By Abbey Makoe
After occupying the throne for seventy years, Queen Elizabeth II passed on peacefully at her Balmoral Castle in Scotland on September 8th as Britain’s longest-serving monarch. The immediate outpouring of grief that followed bore testimony to the love and esteem with which she was held by the British public.
Born Elizabeth Alexandra Mary Windsor on April 21, 1926, in Bruton Street, Mayfair, London she ascended to the throne at the young age of 25 following the sudden death of her father, King George VI in 1952, whilst on an official trip to the East-African nation of Kenya. From the time of her coronation at London’s Westminster Abbey in June 1953 until her passing, she was queen regnant of some 32 sovereign states. A “queen regnant” is a female monarch – equivalent in rank and title to a king – and she reigns in her own right over a “realm”, better known as a “kingdom”.
Five years before her father passed away, whilst in Cape Town on her 21st birthday, April 21, her speech in which she promised to dedicate her life to the service of the Commonwealth was broadcast on live radio. Since her passing, the legacy of Queen Elizabeth II has been put in the spotlight, and many asking whether she lived up to the promise she made 75 years ago.

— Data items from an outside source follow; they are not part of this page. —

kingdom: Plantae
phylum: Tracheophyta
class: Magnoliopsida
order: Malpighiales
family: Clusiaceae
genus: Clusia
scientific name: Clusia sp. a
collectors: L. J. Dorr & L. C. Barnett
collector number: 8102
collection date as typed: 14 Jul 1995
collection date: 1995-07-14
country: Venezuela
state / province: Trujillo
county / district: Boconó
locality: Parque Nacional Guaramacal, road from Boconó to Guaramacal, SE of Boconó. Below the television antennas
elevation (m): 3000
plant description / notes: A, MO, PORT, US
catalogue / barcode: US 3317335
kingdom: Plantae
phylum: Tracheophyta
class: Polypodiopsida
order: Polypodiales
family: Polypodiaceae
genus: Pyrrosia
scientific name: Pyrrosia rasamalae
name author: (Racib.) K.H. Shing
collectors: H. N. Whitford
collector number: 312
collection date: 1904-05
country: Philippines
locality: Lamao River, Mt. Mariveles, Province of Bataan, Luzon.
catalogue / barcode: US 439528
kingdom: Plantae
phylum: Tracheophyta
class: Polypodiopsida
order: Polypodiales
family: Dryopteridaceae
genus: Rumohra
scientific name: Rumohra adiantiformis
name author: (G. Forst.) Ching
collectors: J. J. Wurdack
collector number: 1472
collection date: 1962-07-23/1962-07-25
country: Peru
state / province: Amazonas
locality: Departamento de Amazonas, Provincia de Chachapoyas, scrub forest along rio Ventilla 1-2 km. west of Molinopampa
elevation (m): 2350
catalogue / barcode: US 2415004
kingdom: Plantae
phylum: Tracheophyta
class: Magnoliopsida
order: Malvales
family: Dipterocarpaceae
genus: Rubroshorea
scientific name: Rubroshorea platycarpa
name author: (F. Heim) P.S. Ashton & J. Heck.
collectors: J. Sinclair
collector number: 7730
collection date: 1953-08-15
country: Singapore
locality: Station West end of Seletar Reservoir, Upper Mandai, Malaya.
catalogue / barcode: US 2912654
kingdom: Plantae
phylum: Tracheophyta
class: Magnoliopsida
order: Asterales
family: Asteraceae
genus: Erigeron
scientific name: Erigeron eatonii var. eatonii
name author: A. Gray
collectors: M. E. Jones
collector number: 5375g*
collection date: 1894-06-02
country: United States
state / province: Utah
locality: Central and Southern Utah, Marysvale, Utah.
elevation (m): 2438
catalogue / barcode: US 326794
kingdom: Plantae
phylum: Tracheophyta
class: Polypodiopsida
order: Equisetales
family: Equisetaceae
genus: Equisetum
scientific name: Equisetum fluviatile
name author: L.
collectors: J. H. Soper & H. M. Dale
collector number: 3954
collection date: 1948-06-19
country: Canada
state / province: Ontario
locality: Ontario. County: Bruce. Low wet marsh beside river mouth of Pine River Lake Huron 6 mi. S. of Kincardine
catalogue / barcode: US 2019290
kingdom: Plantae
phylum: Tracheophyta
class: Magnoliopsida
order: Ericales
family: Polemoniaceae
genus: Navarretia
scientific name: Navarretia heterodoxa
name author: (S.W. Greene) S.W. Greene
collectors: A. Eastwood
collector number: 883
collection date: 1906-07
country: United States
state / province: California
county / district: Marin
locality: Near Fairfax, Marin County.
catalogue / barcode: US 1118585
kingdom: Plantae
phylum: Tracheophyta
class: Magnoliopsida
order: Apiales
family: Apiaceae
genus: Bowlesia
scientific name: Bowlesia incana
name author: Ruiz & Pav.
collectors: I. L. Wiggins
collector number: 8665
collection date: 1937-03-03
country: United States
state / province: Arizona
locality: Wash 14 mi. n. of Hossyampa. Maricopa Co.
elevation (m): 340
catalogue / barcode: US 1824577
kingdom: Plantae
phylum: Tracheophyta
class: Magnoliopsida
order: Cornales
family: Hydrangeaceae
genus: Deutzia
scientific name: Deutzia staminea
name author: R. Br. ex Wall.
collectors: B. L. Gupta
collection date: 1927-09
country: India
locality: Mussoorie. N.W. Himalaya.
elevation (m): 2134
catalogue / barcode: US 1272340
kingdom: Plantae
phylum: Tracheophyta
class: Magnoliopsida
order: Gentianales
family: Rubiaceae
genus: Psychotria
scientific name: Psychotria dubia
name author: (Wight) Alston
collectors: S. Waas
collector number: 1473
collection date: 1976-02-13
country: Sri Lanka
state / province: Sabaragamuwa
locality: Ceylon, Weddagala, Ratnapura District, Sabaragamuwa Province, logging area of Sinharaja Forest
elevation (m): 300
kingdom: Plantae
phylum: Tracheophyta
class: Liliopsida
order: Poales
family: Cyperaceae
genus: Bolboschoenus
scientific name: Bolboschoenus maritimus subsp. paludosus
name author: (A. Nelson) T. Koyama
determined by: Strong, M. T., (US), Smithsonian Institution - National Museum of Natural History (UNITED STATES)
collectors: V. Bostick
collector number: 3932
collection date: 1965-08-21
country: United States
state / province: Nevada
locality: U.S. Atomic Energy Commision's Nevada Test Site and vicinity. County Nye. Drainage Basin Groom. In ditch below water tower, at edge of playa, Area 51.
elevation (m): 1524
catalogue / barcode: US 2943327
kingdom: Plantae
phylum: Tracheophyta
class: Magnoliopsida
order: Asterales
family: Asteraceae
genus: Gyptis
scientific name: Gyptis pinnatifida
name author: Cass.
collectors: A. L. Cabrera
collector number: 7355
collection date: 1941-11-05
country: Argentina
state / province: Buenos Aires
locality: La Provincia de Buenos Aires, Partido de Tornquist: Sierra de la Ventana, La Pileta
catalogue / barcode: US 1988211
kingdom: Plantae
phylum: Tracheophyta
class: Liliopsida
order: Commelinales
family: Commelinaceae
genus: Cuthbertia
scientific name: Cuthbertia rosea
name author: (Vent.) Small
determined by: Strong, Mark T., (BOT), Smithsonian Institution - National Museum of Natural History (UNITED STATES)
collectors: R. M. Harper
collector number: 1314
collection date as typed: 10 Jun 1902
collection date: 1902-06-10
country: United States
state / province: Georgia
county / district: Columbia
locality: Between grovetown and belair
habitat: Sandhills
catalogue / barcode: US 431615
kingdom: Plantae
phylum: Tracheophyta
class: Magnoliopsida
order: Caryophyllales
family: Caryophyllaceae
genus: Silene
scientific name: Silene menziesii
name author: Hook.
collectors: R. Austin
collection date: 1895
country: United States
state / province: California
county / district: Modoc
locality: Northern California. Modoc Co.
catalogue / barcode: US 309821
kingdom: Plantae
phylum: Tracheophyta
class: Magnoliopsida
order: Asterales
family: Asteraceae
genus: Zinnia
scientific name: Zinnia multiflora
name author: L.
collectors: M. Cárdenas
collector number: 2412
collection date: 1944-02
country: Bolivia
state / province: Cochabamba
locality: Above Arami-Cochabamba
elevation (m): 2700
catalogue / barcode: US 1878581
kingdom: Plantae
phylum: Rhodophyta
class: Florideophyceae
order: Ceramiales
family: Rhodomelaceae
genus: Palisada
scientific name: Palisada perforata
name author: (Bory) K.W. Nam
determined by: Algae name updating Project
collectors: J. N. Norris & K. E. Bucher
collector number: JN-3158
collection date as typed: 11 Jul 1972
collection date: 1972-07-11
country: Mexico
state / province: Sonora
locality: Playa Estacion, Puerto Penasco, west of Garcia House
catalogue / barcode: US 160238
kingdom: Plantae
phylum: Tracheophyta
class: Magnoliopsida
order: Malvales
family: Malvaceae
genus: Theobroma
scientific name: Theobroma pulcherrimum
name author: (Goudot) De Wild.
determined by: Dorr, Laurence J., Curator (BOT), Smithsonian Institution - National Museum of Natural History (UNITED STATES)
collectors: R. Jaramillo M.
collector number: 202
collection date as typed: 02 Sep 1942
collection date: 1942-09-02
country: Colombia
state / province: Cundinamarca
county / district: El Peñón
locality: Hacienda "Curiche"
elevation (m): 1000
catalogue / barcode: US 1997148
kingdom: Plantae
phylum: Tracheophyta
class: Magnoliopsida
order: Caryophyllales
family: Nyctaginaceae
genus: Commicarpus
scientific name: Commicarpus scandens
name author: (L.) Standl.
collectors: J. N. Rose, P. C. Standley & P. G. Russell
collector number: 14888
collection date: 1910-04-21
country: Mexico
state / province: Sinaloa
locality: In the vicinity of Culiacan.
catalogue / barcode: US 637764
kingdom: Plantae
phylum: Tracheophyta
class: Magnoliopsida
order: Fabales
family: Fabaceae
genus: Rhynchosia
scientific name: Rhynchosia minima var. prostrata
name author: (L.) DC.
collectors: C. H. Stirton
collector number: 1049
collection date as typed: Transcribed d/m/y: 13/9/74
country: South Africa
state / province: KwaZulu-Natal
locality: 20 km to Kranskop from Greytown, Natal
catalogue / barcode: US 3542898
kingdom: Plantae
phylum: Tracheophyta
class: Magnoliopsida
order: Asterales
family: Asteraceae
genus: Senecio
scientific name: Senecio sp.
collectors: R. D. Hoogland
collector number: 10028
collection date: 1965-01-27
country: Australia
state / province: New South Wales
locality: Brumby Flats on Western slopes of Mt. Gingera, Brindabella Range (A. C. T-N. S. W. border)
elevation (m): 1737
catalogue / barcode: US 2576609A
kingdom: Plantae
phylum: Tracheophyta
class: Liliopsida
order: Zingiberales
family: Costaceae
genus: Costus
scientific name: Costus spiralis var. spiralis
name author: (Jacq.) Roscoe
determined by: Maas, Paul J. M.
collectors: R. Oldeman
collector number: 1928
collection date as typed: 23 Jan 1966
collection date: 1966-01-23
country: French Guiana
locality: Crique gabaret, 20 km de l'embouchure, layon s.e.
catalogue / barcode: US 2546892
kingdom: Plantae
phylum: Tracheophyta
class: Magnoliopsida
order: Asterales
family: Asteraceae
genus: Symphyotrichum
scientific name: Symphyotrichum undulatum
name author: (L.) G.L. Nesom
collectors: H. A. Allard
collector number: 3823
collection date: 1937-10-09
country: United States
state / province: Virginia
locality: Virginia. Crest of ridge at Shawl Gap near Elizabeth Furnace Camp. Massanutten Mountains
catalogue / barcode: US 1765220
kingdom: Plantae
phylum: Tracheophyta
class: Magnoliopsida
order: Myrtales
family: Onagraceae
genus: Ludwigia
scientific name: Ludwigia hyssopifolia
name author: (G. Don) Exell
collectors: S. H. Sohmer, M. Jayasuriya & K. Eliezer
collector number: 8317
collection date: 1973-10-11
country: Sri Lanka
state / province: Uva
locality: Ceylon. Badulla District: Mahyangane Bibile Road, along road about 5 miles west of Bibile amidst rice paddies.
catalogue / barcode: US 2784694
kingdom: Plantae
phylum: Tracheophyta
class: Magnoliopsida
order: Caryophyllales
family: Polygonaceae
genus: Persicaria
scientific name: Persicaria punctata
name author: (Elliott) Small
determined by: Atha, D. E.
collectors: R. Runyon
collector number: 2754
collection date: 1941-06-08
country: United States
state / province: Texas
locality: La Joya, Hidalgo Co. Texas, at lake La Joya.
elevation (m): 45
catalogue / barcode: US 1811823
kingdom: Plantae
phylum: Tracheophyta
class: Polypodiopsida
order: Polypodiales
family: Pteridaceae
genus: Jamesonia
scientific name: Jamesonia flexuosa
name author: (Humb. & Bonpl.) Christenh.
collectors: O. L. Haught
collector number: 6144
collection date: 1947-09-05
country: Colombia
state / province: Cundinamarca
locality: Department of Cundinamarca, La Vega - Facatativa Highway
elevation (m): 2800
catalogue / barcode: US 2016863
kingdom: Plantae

By the time of her death, the number of countries to which she was queen regnant dwindled to 15. Together, the 15 realms are home to 150 million people. In addition, the UK currently holds some 14 overseas territories that are home to another 300,000 people. Among the realms that deserted the queen’s authority are South Africa (as far back as 1961), Sri Lanka, Barbados, Mauritius, Fiji, Malta, Trinidad and Tobago, and Sierra Leone. Their departure was not viewed as a “rebellion” but rather, as an inevitable eventually. In other instances, the process of democratization dawned, forcing some former Commonwealth realms to endorse elected leaders than remain under a monarchy that derives authority through hereditary. In Africa, particularly, dozens of countries gained independence from colonial subjugation and wasted no time rebuilding their societies to their own political utopia.
Through it all, Queen Elizabeth II maintained a royal aura of respectability, particularly as she was seen as a ceremonial constitutional figurehead of the state that hardly interfered in government affairs. Anisha Kohli, writing in Time magazine shortly after the queen’s passing, noted: “Some critics of the royal family see the death of Britain’s longest-reigning monarch as an opportunity to re-envision the monarchy’s role and to finally acknowledge the struggles of all those who were affected by British imperialism around the world and in Britain itself.” Also quoted in the article is academic Anna Arabindan-Kesson, a professor of Black Diasporic Art at Princeton University. She said: “For many of us from the ‘colonies’, the death of Elizabeth II signifies in very particular ways that she was the symbol of an empire built on genocide, slavery, violence, extraction, and brutality, the legacies of which continue in our present day… she (Queen) was not only a symbol; she was complicit in this empire.”
This is the history that scholars in the former colonies and in the Commonwealth realms, know too well to be a lived reality of their societies. It is a history that is often “conveniently hidden or ignored in Britain”, lamented Prof Arabindan-Kesson. She elaborated: “The current rhetoric, pageantry, and colonial nostalgia around her death reinforce this refusal to acknowledge and deal with this imperial history – a history that defines so much of our current moment, that defines what Britain is.”
Some observers believe that “the length of the Queen’s reign and her personal popularity may have prevented a full discussion about the impact of colonization.” Prof Priya Satia, a history lecturer at Stanford University in the US, who specialises in the British Empire, said: “I think Elizabeth II’s rule prevented a reckoning and allowed for a sense of continuity and continued denial about the extent of change in the last 70 years.” She concluded: “Decolonization was supposed to force the acknowledgment of wrong. That never came because it was always masked by the continuity of the Queen.”
Such is the complex legacy of Queen Elizabeth II. The following colloquial expression could not be more apt: “The sun never sets on the British Empire.” Indeed, the current 15 member-states of the Commonwealth realms are its remaining pillars. But, for how long?